Aaaand... I've got it worked out but it's too much of a pain in the ass to post here with any clarity.

But, anyway, I think it's got a lot of merit vs. the pattern in place now which is dictated by rivalries and two fixed non-scheduled opponents.

Sgt. Wolverine

February 11th, 2010 at 1:20 PM ^

But I think trying to make it work with three groups in a conference is asking for it to fail.
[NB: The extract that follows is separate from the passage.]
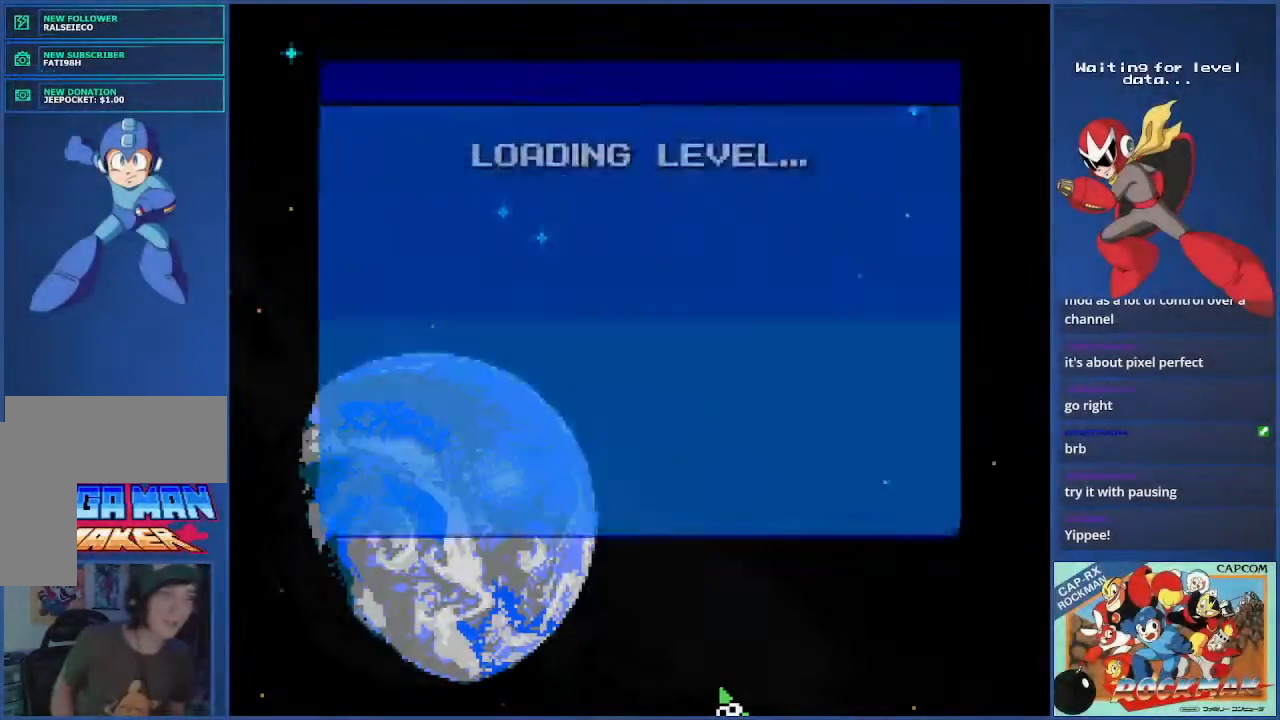
{"buttons": [], "events": []}
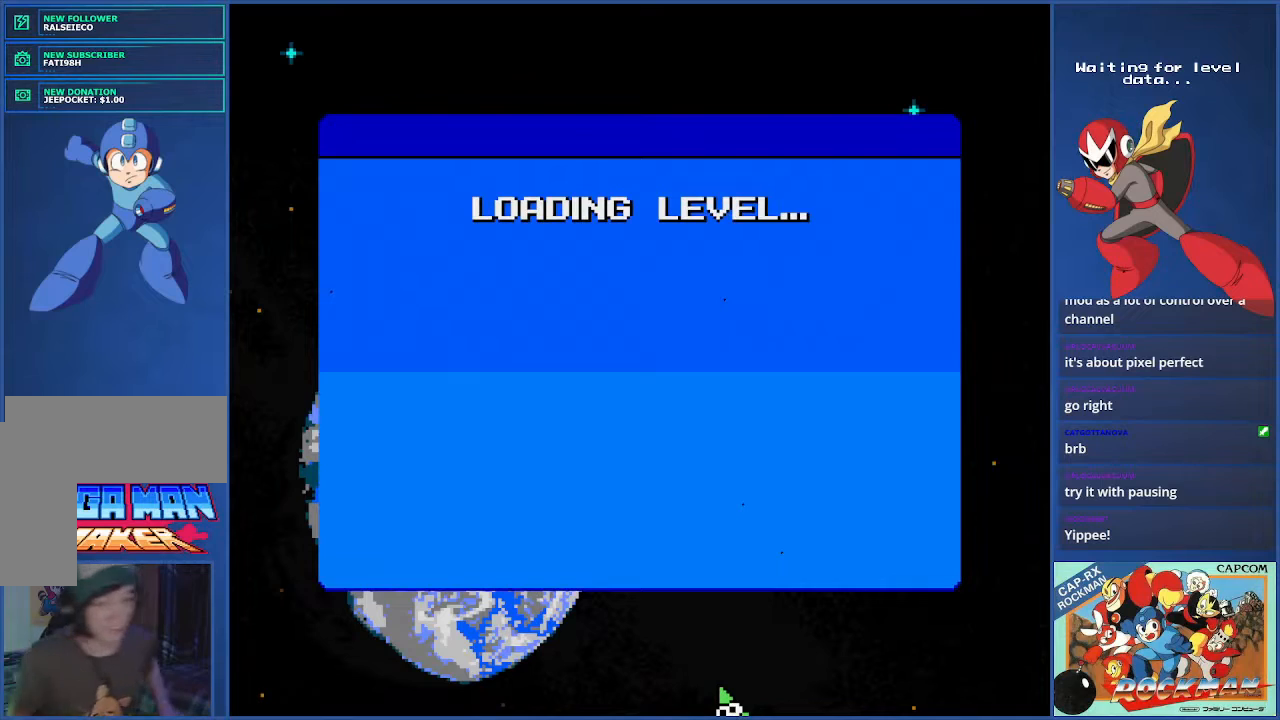
{"buttons": [], "events": []}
With the more realistic 12-team, two-division conference, relegation could actually work.

Discussion: if the NFL had relegation, how long would it take for the Lions to be relegated to playing in a local high school league? Would the Detroit PSL take the Lions?

harmon98

February 11th, 2010 at 2:46 PM ^

holy hell Brian. on the principle of pure insanity, it's insane. by the time I got to step 4 in the year's end rundown it was all greek to me

4) Οι δύο πρώτες ομάδες παίζουν ένα παιχνίδι πρωταθλήματος. Μία ομάδα είναι πάντα ο νικητής της ομάδας. Η άλλη ομάδα θα μπορούσε να είναι η δεύτερη ομάδα θέση σε μια ομάδα ή μια πραγματικά καλή ομάδα δύο ή τρεις νικητής: κάθε αήττητη (στο συνέδριο) ομάδα δύο / τρεις νικητής παίρνει την αυτο-προσφορά για το παιχνίδι πρωταθλήματος. Εάν υπάρχουν δύο, ομάδα δύο παίρνει προτεραιότητα. Εάν η δεύτερη θέση την ομάδα 1 ομάδα έχει το ίδιο ρεκόρ ως ομάδα δύο ή τρία ομάδα και το χαμηλότερο ομάδα έχει κερδίσει H2H, παίρνουν την προσφορά. Θα υπάρξει πιθανόν κάποια πολύπλοκη φόρμουλα που θα επιτρέψει μείωση ομάδες διαίρεση στο παιχνίδι, εφόσον καλύτερες επιδόσεις από την ομάδα μία ομάδες επαρκώς.

Roberto Mancini

February 11th, 2010 at 2:56 PM ^

I love it..

So do the Bo/Woody teams get to play in some sort of champions league after the regular season is over??

(sorry, football/soccer is the number one sport on my mind right now.)

Michigan Arrogance

February 11th, 2010 at 3:22 PM ^

fixing the current play off structure in the Time Traveling Unicorn-Leprecon Lightsaber Jousting Tournament?

because right now, team Mxyzptlk is totally getting screwed by the TTULLJT committee.